Uzbekistan lets contract for refinery in Jizzakh region

Uzbekistan has let a contract to Enter Engineering Pte. Ltd. of Russia to build its previously announced 5 million-tonne/year grassroots refinery in the former Soviet state's eastern Jizzakh region. As general contractor, Enter Engineering will work alongside partners Amec Foster Wheeler PLC of the UK and South Korea's Hyundai Engineering Co. Ltd. on construction of the refinery, which will be operated by recently formed Jizzakh Petroleum JV LLC, National Holding Co. Uzbekneftegaz said.

The modern refining complex comes as part of Uzbekistan's 2017-21 Action Strategy development plan, the goals of which include achieving national fuel-energy independence as well as increasing the country's export potential.

Once completed, the refinery will produce 3.7 million tpy of motor fuel conforming to Euro 5-quality specifications, as well as 700,000 tpy of aviation fuel and 300,000 tpy of other finished products, NHC Uzbekneftegaz said.

As part of cooperative framework agreements in the oil and gas sector Uzbekistan previously entered with Russia and Kazakhstan, the refinery will receive feedstock from Russian and Kazakhstani fields via a proposed 100-km extension line that is to be added to the Omsk-Pavlodar-Shymkent pipeline system, NHC Uzbekneftegaz said.

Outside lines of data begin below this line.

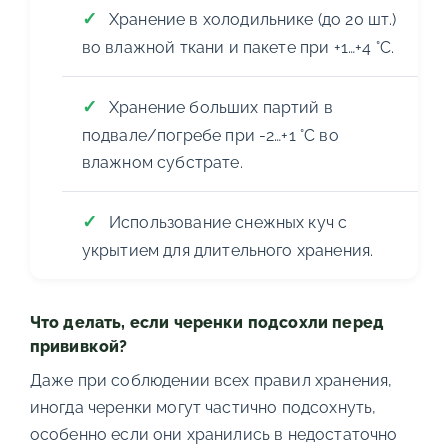
Хранение в холодильнике (до 20 шт.)
во влажной ткани и пакете при +1…+4 °C.
Хранение больших партий в
подвале/погребе при -2…+1 °C во
влажном субстрате.
Использование снежных куч с
укрытием для длительного хранения.
Что делать, если черенки подсохли перед
прививкой?
Даже при соблюдении всех правил хранения,
иногда черенки могут частично подсохнуть,
особенно если они хранились в недостаточно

Kazakhstan's state-owned JSC National Co. KazMunaiGas (KMG) also has pledged technical support to Uzbekneftegaz on modernization projects at subsidiary Uzneftmahsulot AK's existing refineries, as well as review an opportunity to render technical assistance in building the refinery.

NHC Uzbeknefegaz additionally has confirmed its Kazakhstani partners will reconstruct an unidentified 168-km pipeline-including new construction of pumping stations and associated technical installations-to accommodate the crude supply agreement for the Jizzakh refinery.

Uzbekistan has yet to disclose a definitive startup date for the planned $2.2-billion complex.


Rosneft seeking pact for Kurdish gas line

Rosneft PJSC expects to complete an agreement with the Kurdistan Regional Government (KRG) for construction of a natural gas pipeline able to supply electric power plants and factories in the Kurdish region of Iraq and to export as much as 30 billion cu m/year of gas to Turkey and Europe.

The company and the government are negotiating fast-track development targeting first domestic deliveries in 2019 with exports beginning in 2020. Rosneft also has completed due diligence for access to the KRC's crude oil export pipeline and expects to complete binding documents soon.

Access to the oil pipeline is covered in an investment agreement signed by Russian and KRG officials in June that also included cooperation in exploration and production as well as production-sharing deals for five blocks in Iraqi Kurdistan.

Nexen, Inpex cancel BC-based Aurora LNG project

Aurora LNG and its partners, Nexen Energy-a wholly owned subsidiary of China National Offshore Oil Corp. Ltd.-and INPEX Gas British Columbia, have ended the project's feasibility study and will cease all activity on the project. Aurora LNG would have liquefied Canadian natural gas for export to Asia from Digby Island on the northwest coast of British Columbia. The partners had been studying the project for 4 years.

The partners cited an adverse macroeconomic environment in announcing Aurora LNG's cancellation but said that upstream operations in the Horn River region of northeast British Columbia would continue. Malaysia's Petronas and its partners earlier this year opted not to proceed with the Pacific NorthWest LNG project at Port Edward, BC.